THE TASK ▸ Rewrite the records from the line containing "locality: Cubilquitz, Depart. Alta Verapaz." through the end of the records, replacing "catalogue" with "catalog" and leaving everything else unchanged.

Saved data entries ▸
=-=-=-=-=
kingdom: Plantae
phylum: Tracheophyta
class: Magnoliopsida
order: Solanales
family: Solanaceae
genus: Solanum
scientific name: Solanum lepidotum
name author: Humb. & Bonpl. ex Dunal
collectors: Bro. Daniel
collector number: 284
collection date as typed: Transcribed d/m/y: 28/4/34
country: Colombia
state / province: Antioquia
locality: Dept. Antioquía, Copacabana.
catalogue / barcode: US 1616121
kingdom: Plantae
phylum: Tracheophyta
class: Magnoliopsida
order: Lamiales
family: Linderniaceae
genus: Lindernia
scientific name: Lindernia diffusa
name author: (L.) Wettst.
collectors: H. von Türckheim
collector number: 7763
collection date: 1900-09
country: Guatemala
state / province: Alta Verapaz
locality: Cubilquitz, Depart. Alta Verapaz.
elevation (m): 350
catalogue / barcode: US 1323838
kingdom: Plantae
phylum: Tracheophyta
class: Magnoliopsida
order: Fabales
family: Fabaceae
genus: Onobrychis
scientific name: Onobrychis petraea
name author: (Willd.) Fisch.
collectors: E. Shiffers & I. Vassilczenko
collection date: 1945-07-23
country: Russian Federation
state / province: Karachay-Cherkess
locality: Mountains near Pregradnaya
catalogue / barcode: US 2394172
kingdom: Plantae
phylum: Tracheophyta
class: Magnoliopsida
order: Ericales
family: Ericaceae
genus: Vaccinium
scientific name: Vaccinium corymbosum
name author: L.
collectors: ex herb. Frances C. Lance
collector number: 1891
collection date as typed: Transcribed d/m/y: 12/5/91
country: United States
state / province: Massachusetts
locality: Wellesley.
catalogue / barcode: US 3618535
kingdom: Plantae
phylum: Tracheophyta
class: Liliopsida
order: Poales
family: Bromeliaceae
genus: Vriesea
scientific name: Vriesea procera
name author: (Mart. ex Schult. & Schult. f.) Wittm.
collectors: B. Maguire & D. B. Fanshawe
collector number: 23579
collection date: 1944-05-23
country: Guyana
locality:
=-=-=-=-=
ANSWER TO THE TASK ▸
locality: Cubilquitz, Depart. Alta Verapaz.
elevation (m): 350
catalog / barcode: US 1323838
kingdom: Plantae
phylum: Tracheophyta
class: Magnoliopsida
order: Fabales
family: Fabaceae
genus: Onobrychis
scientific name: Onobrychis petraea
name author: (Willd.) Fisch.
collectors: E. Shiffers & I. Vassilczenko
collection date: 1945-07-23
country: Russian Federation
state / province: Karachay-Cherkess
locality: Mountains near Pregradnaya
catalog / barcode: US 2394172
kingdom: Plantae
phylum: Tracheophyta
class: Magnoliopsida
order: Ericales
family: Ericaceae
genus: Vaccinium
scientific name: Vaccinium corymbosum
name author: L.
collectors: ex herb. Frances C. Lance
collector number: 1891
collection date as typed: Transcribed d/m/y: 12/5/91
country: United States
state / province: Massachusetts
locality: Wellesley.
catalog / barcode: US 3618535
kingdom: Plantae
phylum: Tracheophyta
class: Liliopsida
order: Poales
family: Bromeliaceae
genus: Vriesea
scientific name: Vriesea procera
name author: (Mart. ex Schult. & Schult. f.) Wittm.
collectors: B. Maguire & D. B. Fanshawe
collector number: 23579
collection date: 1944-05-23
country: Guyana
locality:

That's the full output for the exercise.